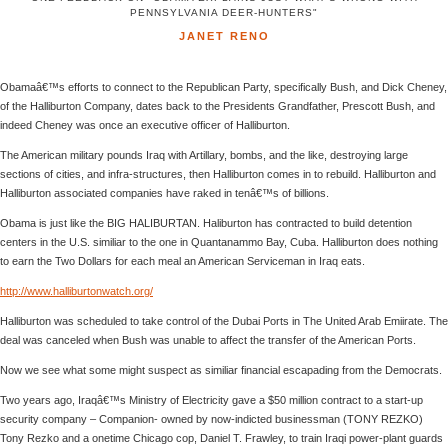
PENNSYLVANIA DEER-HUNTERS"
JANET RENO
Obamaâ€™s efforts to connect to the Republican Party, specifically Bush, and Dick Cheney,
of the Halliburton Company, dates back to the Presidents Grandfather, Prescott Bush, and
indeed Cheney was once an executive officer of Halliburton.
The American military pounds Iraq with Artillary, bombs, and the like, destroying large
sections of cities, and infra-structures, then Halliburton comes in to rebuild. Halliburton and
Halliburton associated companies have raked in tenâ€™s of billions.
Obama is just like the BIG HALIBURTAN. Haliburton has contracted to build detention
centers in the U.S. similiar to the one in Quantanammo Bay, Cuba. Halliburton does nothing
to earn the Two Dollars for each meal an American Serviceman in Iraq eats.
http://www.halliburtonwatch.org/
Halliburton was scheduled to take control of the Dubai Ports in The United Arab Emiirate. The
deal was canceled when Bush was unable to affect the transfer of the American Ports.
Now we see what some might suspect as similiar financial escapading from the Democrats.
Two years ago, Iraqâ€™s Ministry of Electricity gave a $50 million contract to a start-up
security company – Companion- owned by now-indicted businessman (TONY REZKO)
Tony Rezko and a onetime Chicago cop, Daniel T. Frawley, to train Iraqi power-plant guards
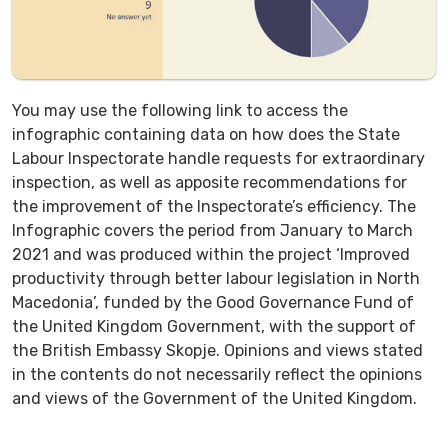
You may use the following link to access the
infographic containing data on how does the State
Labour Inspectorate handle requests for extraordinary
inspection, as well as apposite recommendations for
the improvement of the Inspectorate’s efficiency. The
Infographic covers the period from January to March
2021 and was produced within the project ‘Improved
productivity through better labour legislation in North
Macedonia’, funded by the Good Governance Fund of
the United Kingdom Government, with the support of
the British Embassy Skopje. Opinions and views stated
in the contents do not necessarily reflect the opinions
and views of the Government of the United Kingdom.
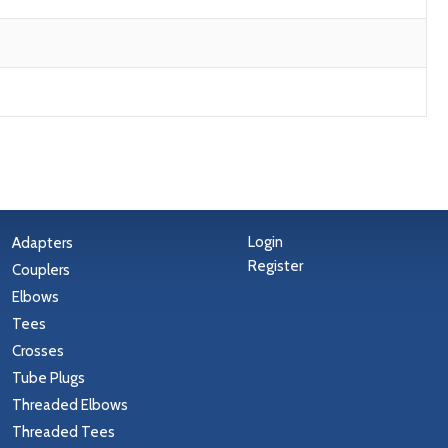
Login
Adapters
Register
Couplers
Elbows
Tees
Crosses
Tube Plugs
Threaded Elbows
Threaded Tees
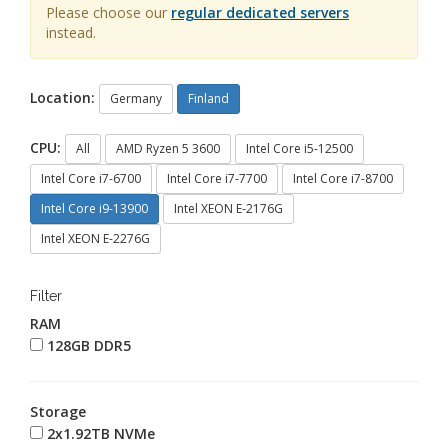
Please choose our
regular dedicated servers
instead.
Location:
Germany
Finland
CPU:
All
AMD Ryzen 5 3600
Intel Core i5-12500
Intel Core i7-6700
Intel Core i7-7700
Intel Core i7-8700
Intel Core i9-13900
Intel XEON E-2176G
Intel XEON E-2276G
Filter
RAM
128GB DDR5
Storage
2x1.92TB NVMe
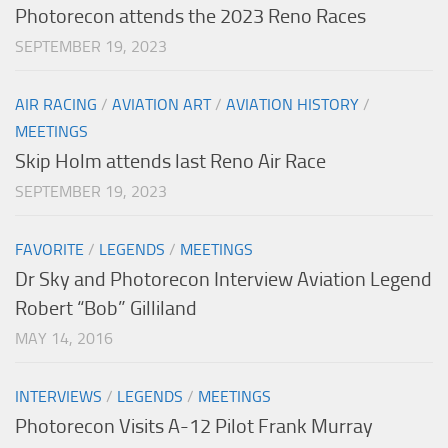
Photorecon attends the 2023 Reno Races
SEPTEMBER 19, 2023
AIR RACING
/
AVIATION ART
/
AVIATION HISTORY
/
MEETINGS
Skip Holm attends last Reno Air Race
SEPTEMBER 19, 2023
FAVORITE
/
LEGENDS
/
MEETINGS
Dr Sky and Photorecon Interview Aviation Legend
Robert “Bob” Gilliland
MAY 14, 2016
INTERVIEWS
/
LEGENDS
/
MEETINGS
Photorecon Visits A-12 Pilot Frank Murray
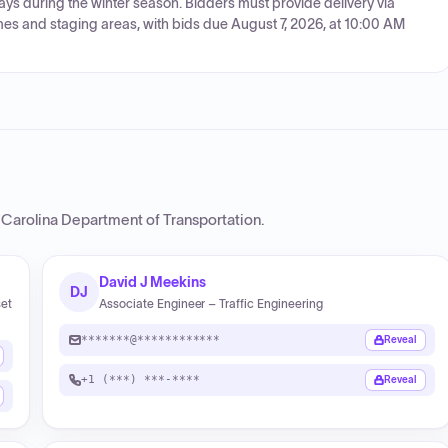
ys during the winter season. Bidders must provide delivery via
es and staging areas, with bids due August 7, 2026, at 10:00 AM
 Carolina Department of Transportation
.
David J Meekins
DJ
set
Associate Engineer – Traffic Engineering
*******@************
Reveal
+1 (***) ***-****
Reveal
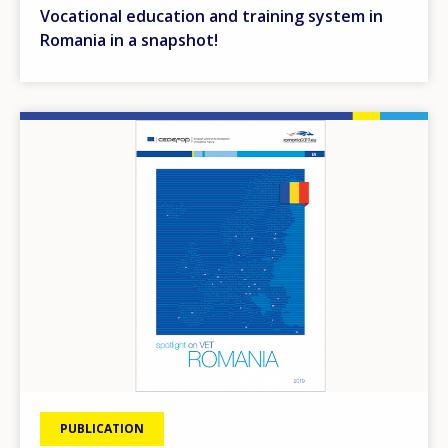
Vocational education and training system in
Romania in a snapshot!
Image
PUBLICATION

+++

Restate the material above word for word, omitting the pictures.

PENNSYLVANIA DEER-HUNTERS"
JANET RENO
Obamaâ€™s efforts to connect to the Republican Party, specifically Bush, and Dick Cheney,
of the Halliburton Company, dates back to the Presidents Grandfather, Prescott Bush, and
indeed Cheney was once an executive officer of Halliburton.
The American military pounds Iraq with Artillary, bombs, and the like, destroying large
sections of cities, and infra-structures, then Halliburton comes in to rebuild. Halliburton and
Halliburton associated companies have raked in tenâ€™s of billions.
Obama is just like the BIG HALIBURTAN. Haliburton has contracted to build detention
centers in the U.S. similiar to the one in Quantanammo Bay, Cuba. Halliburton does nothing
to earn the Two Dollars for each meal an American Serviceman in Iraq eats.
http://www.halliburtonwatch.org/
Halliburton was scheduled to take control of the Dubai Ports in The United Arab Emiirate. The
deal was canceled when Bush was unable to affect the transfer of the American Ports.
Now we see what some might suspect as similiar financial escapading from the Democrats.
Two years ago, Iraqâ€™s Ministry of Electricity gave a $50 million contract to a start-up
security company – Companion- owned by now-indicted businessman (TONY REZKO)
Tony Rezko and a onetime Chicago cop, Daniel T. Frawley, to train Iraqi power-plant guards
You may use the following link to access the
infographic containing data on how does the State
Labour Inspectorate handle requests for extraordinary
inspection, as well as apposite recommendations for
the improvement of the Inspectorate’s efficiency. The
Infographic covers the period from January to March
2021 and was produced within the project ‘Improved
productivity through better labour legislation in North
Macedonia’, funded by the Good Governance Fund of
the United Kingdom Government, with the support of
the British Embassy Skopje. Opinions and views stated
in the contents do not necessarily reflect the opinions
and views of the Government of the United Kingdom.
Login
Adapters
Register
Couplers
Elbows
Tees
Crosses
Tube Plugs
Threaded Elbows
Threaded Tees
Please choose our
regular dedicated servers
instead.
Location:
Germany
Finland
CPU:
All
AMD Ryzen 5 3600
Intel Core i5-12500
Intel Core i7-6700
Intel Core i7-7700
Intel Core i7-8700
Intel Core i9-13900
Intel XEON E-2176G
Intel XEON E-2276G
Filter
RAM
128GB DDR5
Storage
2x1.92TB NVMe
Photorecon attends the 2023 Reno Races
SEPTEMBER 19, 2023
AIR RACING
/
AVIATION ART
/
AVIATION HISTORY
/
MEETINGS
Skip Holm attends last Reno Air Race
SEPTEMBER 19, 2023
FAVORITE
/
LEGENDS
/
MEETINGS
Dr Sky and Photorecon Interview Aviation Legend
Robert “Bob” Gilliland
MAY 14, 2016
INTERVIEWS
/
LEGENDS
/
MEETINGS
Photorecon Visits A-12 Pilot Frank Murray
ys during the winter season. Bidders must provide delivery via
es and staging areas, with bids due August 7, 2026, at 10:00 AM
 Carolina Department of Transportation
.
David J Meekins
DJ
set
Associate Engineer – Traffic Engineering
*******@************
Reveal
+1 (***) ***-****
Reveal
Vocational education and training system in
Romania in a snapshot!
Image
PUBLICATION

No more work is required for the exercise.